Historical story

Favorite game of Napoleon, Jan Sobieski and Tsarina Katarzyna, or a few words about chess

A strategic board game that both rulers and women admired. Tactics, manipulations, intuition - today, thanks to this particular game, we can understand the changes taking place in art, politics and culture. How was the phenomenon of chess born, not without reason called royal?

Nowadays, India is considered the home of chess. Because already in the 6th century AD, so-called chaturanga was played there. In fact, the oldest remains of board games come from the Middle East.

Apparently, at Persian courts, Chaturanga appeared as a diplomatic gift thanks to Hindu rajahs. Relatively quickly it was transformed into chatrang in Persia, and then - when the Persian empire was conquered by the Arabs - into shatrang. This unusual entertainment came to Europe in the 8th and 9th centuries and became the prototype of modern chess.

Fighting in the courts

It was European players who decided to additionally modify the rules of the game, define the rules of movement of the pieces, and clarify what exactly is castle or checkmate. Although it should be emphasized that the inhabitants of the Old Continent have enjoyed the achievements of Arab chess players for a long time.

The real fashion for chess came during the Renaissance, especially in Spain and Italy, reaching its heyday at the turn of the 16th and 17th centuries. Interestingly , in 1564 Jan Kochanowski published an original poem entitled simply "Chess" - the first in the history of Polish literature entirely dedicated to the royal game.

The real fashion for chess came during the Renaissance, especially in Spain and Italy

Although the war symbolism of individual pieces was already present in Indian chess variants, in which there was a king and a vizier, two elephants, chariots and horses, and footmen, or pawns, military imagery was especially developed in the areas of Medieval and Renaissance Europe.

Suffice it to say that chess was included in the canon of royal textbooks , the vizier was replaced by the queen, the bishop ousted the elephant, and the chariots were transformed into towers. The game gained importance thanks to the analyzes of eminent theoreticians and chess players such as Gioachino Greco, Ruy Lopez and Alessandro Salvio.

Championship tournaments

Strategy, tactics, intuition, calculation ... duels of chess masters during the European revival aroused the interest of more and more social groups. There were clubs and associations, tournaments were organized from time to time. Over the centuries, the game did not lose its importance, on the contrary - it gained a cultural importance.
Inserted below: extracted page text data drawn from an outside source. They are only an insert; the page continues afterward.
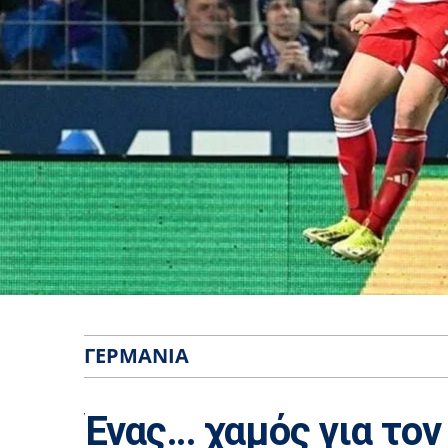
ΓΕΡΜΑΝΊΑ
Ένας… χαμός για τον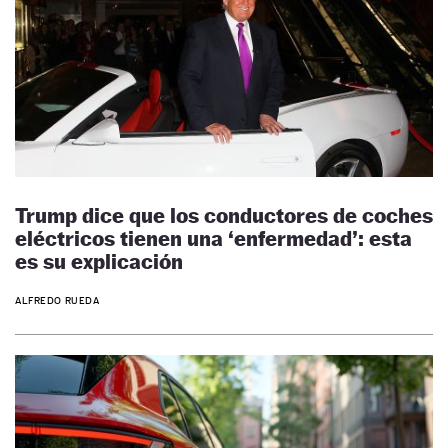
Trump dice que los conductores de coches
eléctricos tienen una ‘enfermedad’: esta
es su explicación
ALFREDO RUEDA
The first champions, kings of chess, began to appear on the international arena:in England - Howard Staunton, in Russia - Alexander Petrov, in France - Louis de la Bourdonnais, in Germany - Adolf Anderssen, and in the United States - Paul Morphy.

Howard Saunton's game against Pierre Saint-Amante

In 1886, the first official match for the world title was played between the Polish-German chess player of Jewish origin, Johannes Zukertort, and Wilhelm Steinitz from the USA (the winner was Steinitz). The competition brought special emotions. The International Olympic Committee also recognizes chess as a sport. A discipline practiced by the great and powerful of the world.

Charles VII Valentius, for example, played chess with his mistress Agnès Sorel. The Russian tsars were also real enthusiasts of this entertainment - Ivan the Terrible was supposed to give up his spirit during the party, and Peter the Great valued his passion so much that he made a set of figures and pawns out of wood.

A brilliant robot and political games

An avid player, though not particularly outstanding, was supposed to be Napoleon Bonaparte, who visited the famous Café de la Régence for this purpose. The French ruler played one of the games with the so-called The Clockwork Turk, the genius machine of the Hungarian engineer Wolfgan von Kempelen (in the center of the device was actually a talented chess player; for example, Johann Allgaier or Alexandr Deschapelles were involved in the fraud).

The Mechanical Turk played duel with such figures as Benjamin Franklin and Charles Babbage, an English mathematician, creator of the logarithmic table, sometimes referred to as "the father of all computers".

Politicians and thinkers, such as Machiavelli and Cardinal Richelieu, and more recent ones - Lenin, Marx and Castro, also sat at the chess board. Neither Tsarina Catherine the Great nor Jan III Sobieski, as well as Winston Churchill, Pope Leo X, Henryk Sienkiewicz and Leo Tolstoy, did not hide their passion for the royal game.

Bibliography:

  • Litmanowicz, J. Giżycki, Chess from A to Z , volume I, Sport i Turystka Publishing House, Warsaw 1986.
  • Huizinga, Medieval Autumn, Vis-á-Vis / Etiuda Publishing House, 2016.
  • Czajkowski, A. Nowicki, Three steps into the chess world. Principles and nuances of the royal game, BIS publishing house, 2020.